SpaceX slips in Starlink launch after Crew-8 gets delayed until Saturday
Bad weather along the launch corridor for a planned human spaceflight from Kennedy Space Center has prompted at least a two-day delay, so SpaceX took the opportunity to shoehorn in a launch without humans from nearby Cape Canaveral Space Force Station on Thursday.
Plans had been to prep all day for the Crew-8 launch that was set to lift off from KSC early Friday, but SpaceX instead launched a Falcon 9 from Canaveral’s Space Launch Complex 40 carrying 23 of the company’s Starlink satellites, lifting off at 10:30 a.m.
After a quick leap, Falcon 9’s first stage has completed its 11th mission, landing on the Just Read The Instructions droneship in the Atlantic Ocean pic.twitter.com/OFrx4S2zbj
— SpaceX (@SpaceX) February 29, 2024
The first-stage booster for the mission flew for the 11th time and made another successful recovery downrange in the Atlantic on the droneship Just Read the Instructions.

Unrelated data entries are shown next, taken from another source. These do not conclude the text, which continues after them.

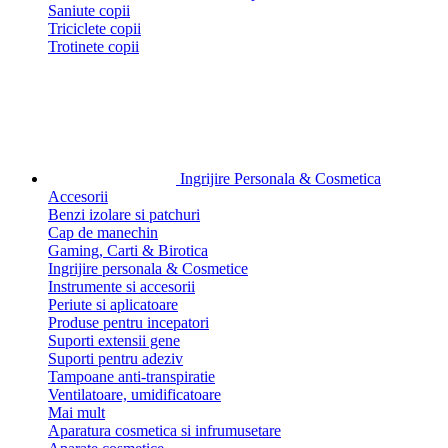
Saniute copii
Triciclete copii
Trotinete copii
Ingrijire Personala & Cosmetica
Accesorii
Benzi izolare si patchuri
Cap de manechin
Gaming, Carti & Birotica
Ingrijire personala & Cosmetice
Instrumente si accesorii
Periute si aplicatoare
Produse pentru incepatori
Suporti extensii gene
Suporti pentru adeziv
Tampoane anti-transpiratie
Ventilatoare, umidificatoare
Mai mult
Aparatura cosmetica si infrumusetare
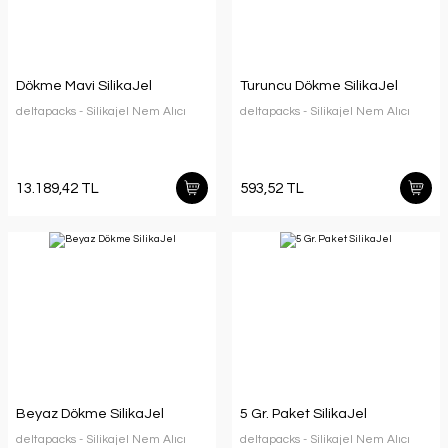
Dökme Mavi SilikaJel
Turuncu Dökme SilikaJel
deltapacks - Silikajel Nem Alıcı
deltapacks - Silikajel Nem Alıcı
13.189,42 TL
593,52 TL
Beyaz Dökme SilikaJel
5 Gr. Paket SilikaJel
deltapacks - Silikajel Nem Alıcı
deltapacks - Silikajel Nem Alıcı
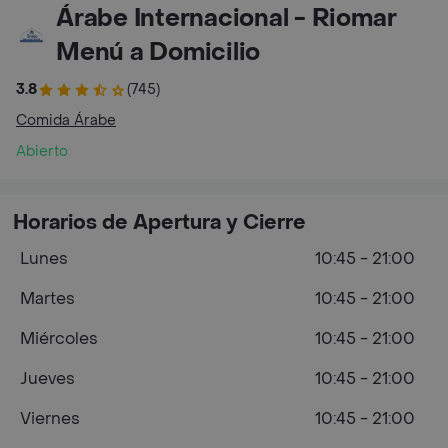
Árabe Internacional - Riomar
Menú a Domicilio
3.8
(745)
Comida Árabe
Abierto
Horarios de Apertura y Cierre
Lunes
10:45 - 21:00
Martes
10:45 - 21:00
Miércoles
10:45 - 21:00
Jueves
10:45 - 21:00
Viernes
10:45 - 21:00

Now delayed until at least Saturday, the Crew-8 mission aims to take up three NASA astronauts and a Russian cosmonaut to the International Space Station. NASA and SpaceX chose to delay because of poor offshore conditions for the flight track of the Crew Dragon Endeavour, including high winds and waves along the eastern seaboard.
SpaceX launch this week could end NASA astronaut’s nearly 15-year wait to get to space
“In the unlikely case of an abort during launch or the flight of Dragon, the wind and wave conditions must be within acceptable conditions for the safe recovery of the crew and spacecraft,” NASA stated on an update to its website.
Now the Falcon 9 carrying NASA’s Matthew Dominick, Michael Barratt and Jeanette Epps as well as Roscosmos’ Alexander Grebenkin is targeting 11:16 p.m. Saturday to lift off from KSC’s Launch Pad 39-A. Docking with the ISS won’t happen until Sunday afternoon.
NASA as a rule has requested that SpaceX stand down from any launch attempts within 24 hours of a human spaceflight, so with the Crew-8 delayed by nearly 48 hours, SpaceX wasted no time to take the launch opportunity.
The result is the 13th launch from the Space Coast in 2023, with all by one coming from SpaceX.
The company has also flown seven times from its California launch operations so this mission makes it 19 for the year among its three pads on each coast, or nearly a pace of three launches per week.
SpaceX founder Elon Musk has said the company could see as many as 150 launches in 2023, including the lion’s share of what could be more than 100 total from the Space Coast among all launch providers.
United Launch Alliance was the lone other launch with its first Vulcan Centaur rocket lifting off in January. Its next launch is slated to be an Atlas V no earlier than April 22 on the first crewed launch of the Boeing CST-100 Starliner, also headed for the ISS.